In more detail: The first byte is split into two nibbles (4-bit values). The low-order bits tell you the number of bytes in the run length; the high-order bits tell you the number of bytes in the offset to the run.
These values stored in the length and offset are in units of clusters, not bytes or sectors, and the offset bytes are signed.
And, the while the length is what you’d expect, the offset is relative to the previous offset in the runlist (the first offset is relative to the start of the filesystem, that is, cluster 0). Let’s look at some data:
11 13 04
So, byte 1 contains 11
, which in binary is
0001 0001
This run is described by a single byte offset and length. The length comes first: 13
, so it’s 19 clusters long. The offset comes next: 04
, so it starts 4 clusters past the start of the file system. Which is what we expect, again as shown by istat
.
istat simple.ntfs 0-128-1
...
Type: $DATA (128-1) Name: N/A Non-Resident size: 66560 init_size: 66560
4 5 6 7 8 9 10 11
12 13 14 15 16 17 18 19
20 0 0
...
Notice there are 19 values there. They start at 4 and then there are 19 of them. The last two are zero. Why? The allocated size of this attribute’s content (bytes 40–47: as an int: 77824) is exactly 19 4kB clusters. But the actual size (bytes 48–55: 66560) fits in 16.25 clusters. So the last two clusters are allocated but not used. istat
represents this by showing their numbers as zeroes.

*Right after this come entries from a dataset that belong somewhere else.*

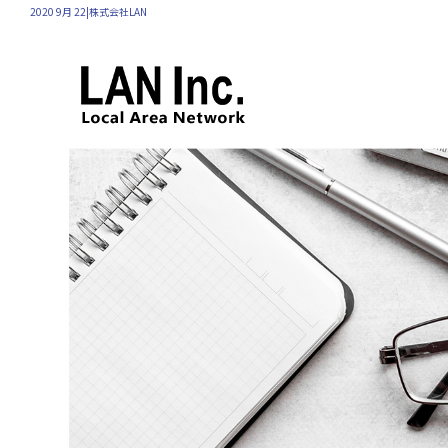
2020 9月 22|株式会社LAN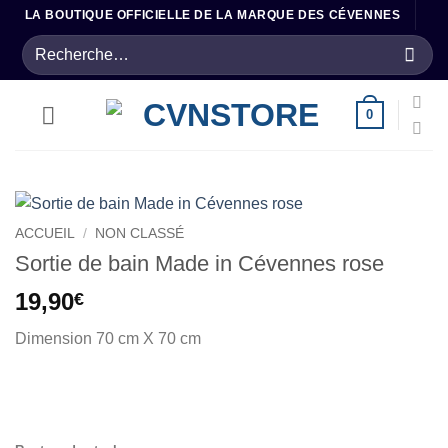
Passer
LA BOUTIQUE OFFICIELLE DE LA MARQUE DES CÉVENNES
au
Recherche
contenu
pour :
0
ACCUEIL
/
NON CLASSÉ
Sortie de bain Made in Cévennes rose
19,90
€
Dimension 70 cm X 70 cm
.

If you continue parsing this entry, you’ll see that there’s one more attribute of type 0xb0
, which is a $BITMAP
attribute. This is used to track index records in the MFT, but we’ll not concern ourselves with it.
How do you know you are done parsing attributes? The MFT entry is of fixed size, and doesn’t include a “total length” in its header. Instead, you look for the hex value ffff ffff
where you’d expect an attribute to begin; that indicates you have finished. In this MFT entry they’re at offset 0x190 from the start of the entry.